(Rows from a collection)
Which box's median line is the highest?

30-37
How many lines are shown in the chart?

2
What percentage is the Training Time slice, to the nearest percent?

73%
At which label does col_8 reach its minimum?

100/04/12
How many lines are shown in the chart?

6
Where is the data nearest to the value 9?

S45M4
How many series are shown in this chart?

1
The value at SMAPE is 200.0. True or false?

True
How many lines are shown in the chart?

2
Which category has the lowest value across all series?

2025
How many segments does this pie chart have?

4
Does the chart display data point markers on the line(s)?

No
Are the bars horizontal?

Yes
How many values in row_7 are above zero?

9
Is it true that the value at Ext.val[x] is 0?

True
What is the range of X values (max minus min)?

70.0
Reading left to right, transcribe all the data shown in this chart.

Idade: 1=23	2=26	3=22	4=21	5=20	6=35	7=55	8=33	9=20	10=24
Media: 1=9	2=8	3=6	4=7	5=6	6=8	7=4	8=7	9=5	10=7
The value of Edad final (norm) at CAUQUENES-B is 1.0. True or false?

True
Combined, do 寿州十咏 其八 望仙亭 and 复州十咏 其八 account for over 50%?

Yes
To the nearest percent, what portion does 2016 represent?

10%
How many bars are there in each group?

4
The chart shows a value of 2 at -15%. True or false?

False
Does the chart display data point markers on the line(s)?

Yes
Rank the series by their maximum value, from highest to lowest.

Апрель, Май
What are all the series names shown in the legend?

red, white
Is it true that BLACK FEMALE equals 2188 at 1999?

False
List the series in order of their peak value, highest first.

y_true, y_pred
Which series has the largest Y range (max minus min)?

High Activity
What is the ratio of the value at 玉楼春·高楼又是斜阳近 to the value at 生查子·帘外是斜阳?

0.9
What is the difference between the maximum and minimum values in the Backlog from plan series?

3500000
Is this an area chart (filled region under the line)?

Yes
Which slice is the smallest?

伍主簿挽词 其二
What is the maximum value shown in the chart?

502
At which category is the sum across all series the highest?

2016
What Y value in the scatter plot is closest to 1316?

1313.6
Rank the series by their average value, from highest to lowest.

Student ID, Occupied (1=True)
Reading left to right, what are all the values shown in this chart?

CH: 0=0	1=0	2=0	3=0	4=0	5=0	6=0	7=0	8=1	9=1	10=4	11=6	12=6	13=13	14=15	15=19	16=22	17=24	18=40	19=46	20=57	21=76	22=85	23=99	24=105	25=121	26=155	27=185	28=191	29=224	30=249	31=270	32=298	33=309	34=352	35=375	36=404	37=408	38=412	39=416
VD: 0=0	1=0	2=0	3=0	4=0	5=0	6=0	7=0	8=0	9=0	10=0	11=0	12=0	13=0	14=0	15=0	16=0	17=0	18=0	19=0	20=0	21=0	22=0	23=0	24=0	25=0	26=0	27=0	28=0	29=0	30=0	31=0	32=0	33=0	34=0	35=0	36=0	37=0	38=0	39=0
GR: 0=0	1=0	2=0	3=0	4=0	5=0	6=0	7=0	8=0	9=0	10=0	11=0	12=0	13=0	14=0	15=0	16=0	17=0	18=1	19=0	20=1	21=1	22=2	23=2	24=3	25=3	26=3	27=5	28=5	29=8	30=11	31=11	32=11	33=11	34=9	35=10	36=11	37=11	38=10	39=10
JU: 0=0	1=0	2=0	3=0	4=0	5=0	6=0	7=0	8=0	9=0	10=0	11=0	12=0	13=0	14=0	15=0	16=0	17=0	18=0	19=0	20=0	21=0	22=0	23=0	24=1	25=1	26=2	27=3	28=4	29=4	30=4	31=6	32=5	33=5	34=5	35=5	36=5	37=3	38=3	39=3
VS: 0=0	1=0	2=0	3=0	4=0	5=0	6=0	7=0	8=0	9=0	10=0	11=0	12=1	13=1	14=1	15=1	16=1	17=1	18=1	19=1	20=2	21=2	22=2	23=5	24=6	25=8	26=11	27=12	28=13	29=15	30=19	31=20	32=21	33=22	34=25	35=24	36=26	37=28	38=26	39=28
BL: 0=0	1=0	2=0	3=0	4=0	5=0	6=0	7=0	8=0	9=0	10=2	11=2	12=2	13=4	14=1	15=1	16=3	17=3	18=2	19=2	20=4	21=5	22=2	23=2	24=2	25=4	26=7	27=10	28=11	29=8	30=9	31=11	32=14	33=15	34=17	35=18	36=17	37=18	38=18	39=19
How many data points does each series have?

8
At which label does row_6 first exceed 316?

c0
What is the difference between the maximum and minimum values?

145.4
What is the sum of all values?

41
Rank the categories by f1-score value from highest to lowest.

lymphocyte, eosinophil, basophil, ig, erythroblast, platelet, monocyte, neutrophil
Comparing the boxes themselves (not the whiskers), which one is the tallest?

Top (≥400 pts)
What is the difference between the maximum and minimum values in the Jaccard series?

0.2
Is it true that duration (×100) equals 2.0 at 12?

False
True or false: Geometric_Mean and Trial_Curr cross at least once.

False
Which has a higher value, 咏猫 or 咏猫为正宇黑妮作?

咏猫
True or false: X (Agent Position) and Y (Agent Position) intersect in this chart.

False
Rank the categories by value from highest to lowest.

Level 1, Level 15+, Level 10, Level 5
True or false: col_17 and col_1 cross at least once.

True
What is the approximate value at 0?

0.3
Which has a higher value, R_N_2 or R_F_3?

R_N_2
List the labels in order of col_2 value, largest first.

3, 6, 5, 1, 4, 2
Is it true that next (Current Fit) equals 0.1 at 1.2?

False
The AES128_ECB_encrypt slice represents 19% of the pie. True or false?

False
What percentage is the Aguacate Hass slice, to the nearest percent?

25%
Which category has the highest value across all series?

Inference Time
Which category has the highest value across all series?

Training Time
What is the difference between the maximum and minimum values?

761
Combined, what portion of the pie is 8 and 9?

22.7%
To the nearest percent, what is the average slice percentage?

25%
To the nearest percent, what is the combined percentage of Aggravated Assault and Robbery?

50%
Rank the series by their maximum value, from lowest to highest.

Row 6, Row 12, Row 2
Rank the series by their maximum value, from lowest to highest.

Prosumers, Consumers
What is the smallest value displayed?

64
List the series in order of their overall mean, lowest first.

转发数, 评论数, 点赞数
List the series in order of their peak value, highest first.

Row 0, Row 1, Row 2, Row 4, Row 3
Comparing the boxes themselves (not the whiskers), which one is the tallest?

### Action item
Reproduce every one of the rows above word for word, keeping their order and line breaks unchanged.

### Answer to this problem
Which box's median line is the highest?

30-37
How many lines are shown in the chart?

2
What percentage is the Training Time slice, to the nearest percent?

73%
At which label does col_8 reach its minimum?

100/04/12
How many lines are shown in the chart?

6
Where is the data nearest to the value 9?

S45M4
How many series are shown in this chart?

1
The value at SMAPE is 200.0. True or false?

True
How many lines are shown in the chart?

2
Which category has the lowest value across all series?

2025
How many segments does this pie chart have?

4
Does the chart display data point markers on the line(s)?

No
Are the bars horizontal?

Yes
How many values in row_7 are above zero?

9
Is it true that the value at Ext.val[x] is 0?

True
What is the range of X values (max minus min)?

70.0
Reading left to right, transcribe all the data shown in this chart.

Idade: 1=23	2=26	3=22	4=21	5=20	6=35	7=55	8=33	9=20	10=24
Media: 1=9	2=8	3=6	4=7	5=6	6=8	7=4	8=7	9=5	10=7
The value of Edad final (norm) at CAUQUENES-B is 1.0. True or false?

True
Combined, do 寿州十咏 其八 望仙亭 and 复州十咏 其八 account for over 50%?

Yes
To the nearest percent, what portion does 2016 represent?

10%
How many bars are there in each group?

4
The chart shows a value of 2 at -15%. True or false?

False
Does the chart display data point markers on the line(s)?

Yes
Rank the series by their maximum value, from highest to lowest.

Апрель, Май
What are all the series names shown in the legend?

red, white
Is it true that BLACK FEMALE equals 2188 at 1999?

False
List the series in order of their peak value, highest first.

y_true, y_pred
Which series has the largest Y range (max minus min)?

High Activity
What is the ratio of the value at 玉楼春·高楼又是斜阳近 to the value at 生查子·帘外是斜阳?

0.9
What is the difference between the maximum and minimum values in the Backlog from plan series?

3500000
Is this an area chart (filled region under the line)?

Yes
Which slice is the smallest?

伍主簿挽词 其二
What is the maximum value shown in the chart?

502
At which category is the sum across all series the highest?

2016
What Y value in the scatter plot is closest to 1316?

1313.6
Rank the series by their average value, from highest to lowest.

Student ID, Occupied (1=True)
Reading left to right, what are all the values shown in this chart?

CH: 0=0	1=0	2=0	3=0	4=0	5=0	6=0	7=0	8=1	9=1	10=4	11=6	12=6	13=13	14=15	15=19	16=22	17=24	18=40	19=46	20=57	21=76	22=85	23=99	24=105	25=121	26=155	27=185	28=191	29=224	30=249	31=270	32=298	33=309	34=352	35=375	36=404	37=408	38=412	39=416
VD: 0=0	1=0	2=0	3=0	4=0	5=0	6=0	7=0	8=0	9=0	10=0	11=0	12=0	13=0	14=0	15=0	16=0	17=0	18=0	19=0	20=0	21=0	22=0	23=0	24=0	25=0	26=0	27=0	28=0	29=0	30=0	31=0	32=0	33=0	34=0	35=0	36=0	37=0	38=0	39=0
GR: 0=0	1=0	2=0	3=0	4=0	5=0	6=0	7=0	8=0	9=0	10=0	11=0	12=0	13=0	14=0	15=0	16=0	17=0	18=1	19=0	20=1	21=1	22=2	23=2	24=3	25=3	26=3	27=5	28=5	29=8	30=11	31=11	32=11	33=11	34=9	35=10	36=11	37=11	38=10	39=10
JU: 0=0	1=0	2=0	3=0	4=0	5=0	6=0	7=0	8=0	9=0	10=0	11=0	12=0	13=0	14=0	15=0	16=0	17=0	18=0	19=0	20=0	21=0	22=0	23=0	24=1	25=1	26=2	27=3	28=4	29=4	30=4	31=6	32=5	33=5	34=5	35=5	36=5	37=3	38=3	39=3
VS: 0=0	1=0	2=0	3=0	4=0	5=0	6=0	7=0	8=0	9=0	10=0	11=0	12=1	13=1	14=1	15=1	16=1	17=1	18=1	19=1	20=2	21=2	22=2	23=5	24=6	25=8	26=11	27=12	28=13	29=15	30=19	31=20	32=21	33=22	34=25	35=24	36=26	37=28	38=26	39=28
BL: 0=0	1=0	2=0	3=0	4=0	5=0	6=0	7=0	8=0	9=0	10=2	11=2	12=2	13=4	14=1	15=1	16=3	17=3	18=2	19=2	20=4	21=5	22=2	23=2	24=2	25=4	26=7	27=10	28=11	29=8	30=9	31=11	32=14	33=15	34=17	35=18	36=17	37=18	38=18	39=19
How many data points does each series have?

8
At which label does row_6 first exceed 316?

c0
What is the difference between the maximum and minimum values?

145.4
What is the sum of all values?

41
Rank the categories by f1-score value from highest to lowest.

lymphocyte, eosinophil, basophil, ig, erythroblast, platelet, monocyte, neutrophil
Comparing the boxes themselves (not the whiskers), which one is the tallest?

Top (≥400 pts)
What is the difference between the maximum and minimum values in the Jaccard series?

0.2
Is it true that duration (×100) equals 2.0 at 12?

False
True or false: Geometric_Mean and Trial_Curr cross at least once.

False
Which has a higher value, 咏猫 or 咏猫为正宇黑妮作?

咏猫
True or false: X (Agent Position) and Y (Agent Position) intersect in this chart.

False
Rank the categories by value from highest to lowest.

Level 1, Level 15+, Level 10, Level 5
True or false: col_17 and col_1 cross at least once.

True
What is the approximate value at 0?

0.3
Which has a higher value, R_N_2 or R_F_3?

R_N_2
List the labels in order of col_2 value, largest first.

3, 6, 5, 1, 4, 2
Is it true that next (Current Fit) equals 0.1 at 1.2?

False
The AES128_ECB_encrypt slice represents 19% of the pie. True or false?

False
What percentage is the Aguacate Hass slice, to the nearest percent?

25%
Which category has the highest value across all series?

Inference Time
Which category has the highest value across all series?

Training Time
What is the difference between the maximum and minimum values?

761
Combined, what portion of the pie is 8 and 9?

22.7%
To the nearest percent, what is the average slice percentage?

25%
To the nearest percent, what is the combined percentage of Aggravated Assault and Robbery?

50%
Rank the series by their maximum value, from lowest to highest.

Row 6, Row 12, Row 2
Rank the series by their maximum value, from lowest to highest.

Prosumers, Consumers
What is the smallest value displayed?

64
List the series in order of their overall mean, lowest first.

转发数, 评论数, 点赞数
List the series in order of their peak value, highest first.

Row 0, Row 1, Row 2, Row 4, Row 3
Comparing the boxes themselves (not the whiskers), which one is the tallest?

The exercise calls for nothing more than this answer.